Infatti, la Commissione, avrebbe dovuto recarsi solo all’università, per il solito convegno palloso per soli addetti ai lavori. Spesso lontano dal mondo e dalla realtà. Discussioni che servono solo a giustificare il proprio ego accademico, diciamoci la verità. Che nulla incidono nella quotidianità di cui parla il procuratore Pignatone. Parole che restano chiuse, serrate, tra il ferro e il cemento dei cubi universitari. Simposi che autoalimentano un circuito interno fatto di pubblicazioni, tesi e tesine, che come si sa nessuno mai leggerà. Ma che servono a tutto l’apparato accademico che di questo “vive”. Infatti i cittadini nulla sanno di quanto avviene in questi famigerati convegni. Nulla è più distante da loro.
Così, qualcuno, che se aspettavamo a Madame Fifì stavamo freschi, ha pensato di comunicare alla commissione che forse era il caso di “allargare” la visita, anche alle istituzioni cittadine: prefetto, procuratore, questore, comandante dei carabinieri e della finanza.

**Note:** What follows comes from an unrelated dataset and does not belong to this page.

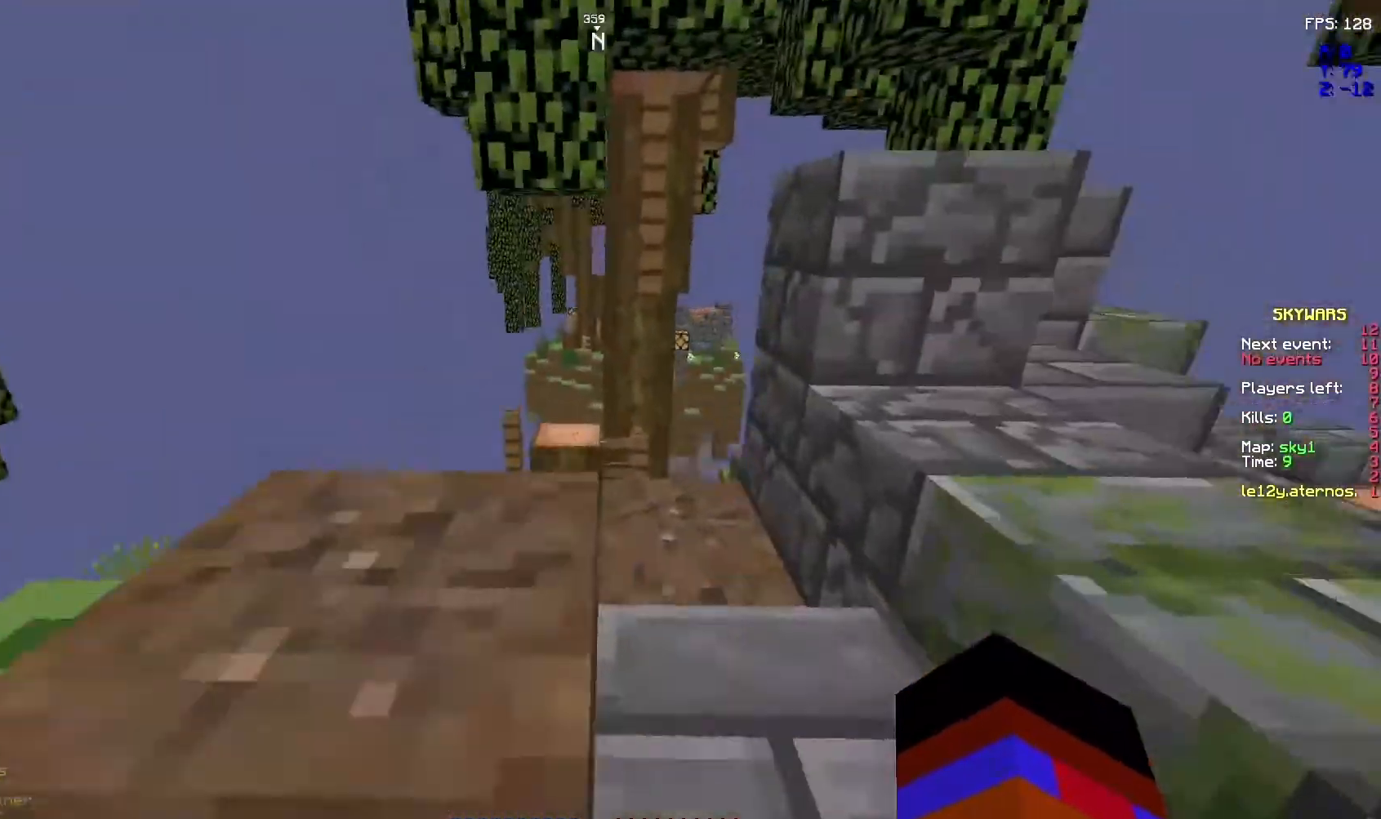
{"keys": ["z"], "mouse": [], "events": [[233, "mouse_left", "down"], [233, "space", "down"], [333, "mouse_left", "up"], [467, "space", "up"]]}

E lo ha fatto con una lettera in cui spiega la grave situazione cittadina. Lettera che è stata recepita dal presidente, che ha cambiato l’obiettivo della missione. Infatti incontrerà anche la DDA del bravo magistrato dottor Lombardo (anche se quella cosa della consulenza al figlio suona un po’ di “pastetta”). Una missione che pare serva a preparare il “terreno” per l’operazione che finalmente scoperchierà la oramai arcinota “tangentopoli cosentina”. Una operazione che è inevitabile, e che nessuno può più insabbiare, nè fermare. C’è l’ok politico e giudiziario. E la prova, che ciò avverrà, sta proprio nel cambiamento repentino della missione della commissione.

La lettera di Molinari
La lettera di Molinari

A scrivere la lettera è stato il senatore Francesco Molinari. Scusate se ripeto questa frase: che se aspettavamo a Madame Fifì, mo’ mangiavi. Il senatore, oltre a chiedere il cambio di missione, racconta anche al presidente Bindi la triste vicenda dell’oscuramento improprio del nostro giornale da parte della procura, chiedendo ai membri della commissione di ascoltarci. E noi presidente Bindi, qualora lei voglia accogliere tale richiesta, abbiamo preparato tutto il materiale necessario per sostenere, carte alla mano, tutto quello che da tempo sosteniamo dalle colonne del nostro giornale. Grazie.
Ps. La redazione informa il presidente Bindi che intendiamo riferire e consegnare il materiale, a tutti i nobili membri di detta commissione, ad eccezione di Madame Fifì.